## Work instruction
Would you give the entries again word for word, with no pictures in the copy?
Extracted entries Start Marker
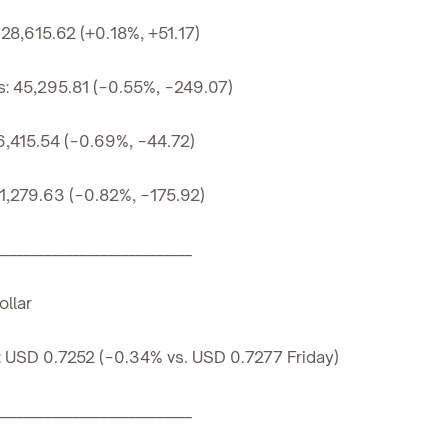
28,615.62 (+0.18%, +51.17)
s: 45,295.81 (−0.55%, −249.07)
6,415.54 (−0.69%, −44.72)
1,279.63 (−0.82%, −175.92)
____________________________
llar
 USD 0.7252 (−0.34% vs. USD 0.7277 Friday)
____________________________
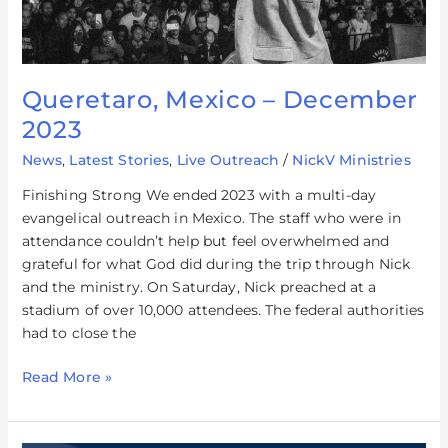
Queretaro, Mexico – December
2023
News
,
Latest Stories
,
Live Outreach
/
NickV Ministries
Finishing Strong We ended 2023 with a multi-day
evangelical outreach in Mexico. The staff who were in
attendance couldn’t help but feel overwhelmed and
grateful for what God did during the trip through Nick
and the ministry. On Saturday, Nick preached at a
stadium of over 10,000 attendees. The federal authorities
had to close the
Read More »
Extracted entries End Marker
## Reply to the exercise
28,615.62 (+0.18%, +51.17)
s: 45,295.81 (−0.55%, −249.07)
6,415.54 (−0.69%, −44.72)
1,279.63 (−0.82%, −175.92)
____________________________
llar
 USD 0.7252 (−0.34% vs. USD 0.7277 Friday)
____________________________
Queretaro, Mexico – December
2023
News
,
Latest Stories
,
Live Outreach
/
NickV Ministries
Finishing Strong We ended 2023 with a multi-day
evangelical outreach in Mexico. The staff who were in
attendance couldn’t help but feel overwhelmed and
grateful for what God did during the trip through Nick
and the ministry. On Saturday, Nick preached at a
stadium of over 10,000 attendees. The federal authorities
had to close the
Read More »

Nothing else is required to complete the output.